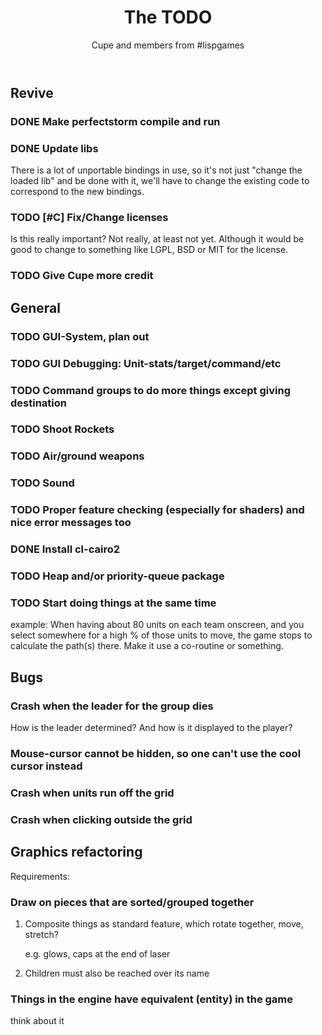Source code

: #+TITLE: The TODO
#+AUTHOR: Cupe and members from #lispgames
#+STARTUP: showeverything

** Revive
*** DONE Make perfectstorm compile and run
*** DONE Update libs
    There is a lot of unportable bindings in use, so it's not just
    "change the loaded lib" and be done with it, we'll have to change
    the existing code to correspond to the new bindings.
*** TODO [#C] Fix/Change licenses
    Is this really important? Not really, at least not yet. Although
    it would be good to change to something like LGPL, BSD or MIT for
    the license.
*** TODO Give Cupe more credit
** General
*** TODO GUI-System, plan out
*** TODO GUI Debugging: Unit-stats/target/command/etc
*** TODO Command groups to do more things except giving destination
*** TODO Shoot Rockets
*** TODO Air/ground weapons
*** TODO Sound
*** TODO Proper feature checking (especially for shaders) and nice error messages too
*** DONE Install cl-cairo2
*** TODO Heap and/or priority-queue package
*** TODO Start doing things at the same time
    example: When having about 80 units on each team onscreen, and you select
    somewhere for a high % of those units to move, the game stops to
    calculate the path(s) there. Make it use a co-routine or something.
** Bugs
*** Crash when the leader for the group dies
    How is the leader determined? And how is it displayed to the player?
*** Mouse-cursor cannot be hidden, so one can't use the cool cursor instead
*** Crash when units run off the grid
*** Crash when clicking outside the grid
** Graphics refactoring
   Requirements:
*** Draw on pieces that are sorted/grouped together
**** Composite things as standard feature, which rotate together, move, stretch?
     e.g. glows, caps at the end of laser
**** Children must also be reached over its name
*** Things in the engine have equivalent (entity) in the game
    think about it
───
Return all lines from the data above with "about" in them.

RESULT FOR THIS EXERCISE:
    example: When having about 80 units on each team onscreen, and you select
    think about it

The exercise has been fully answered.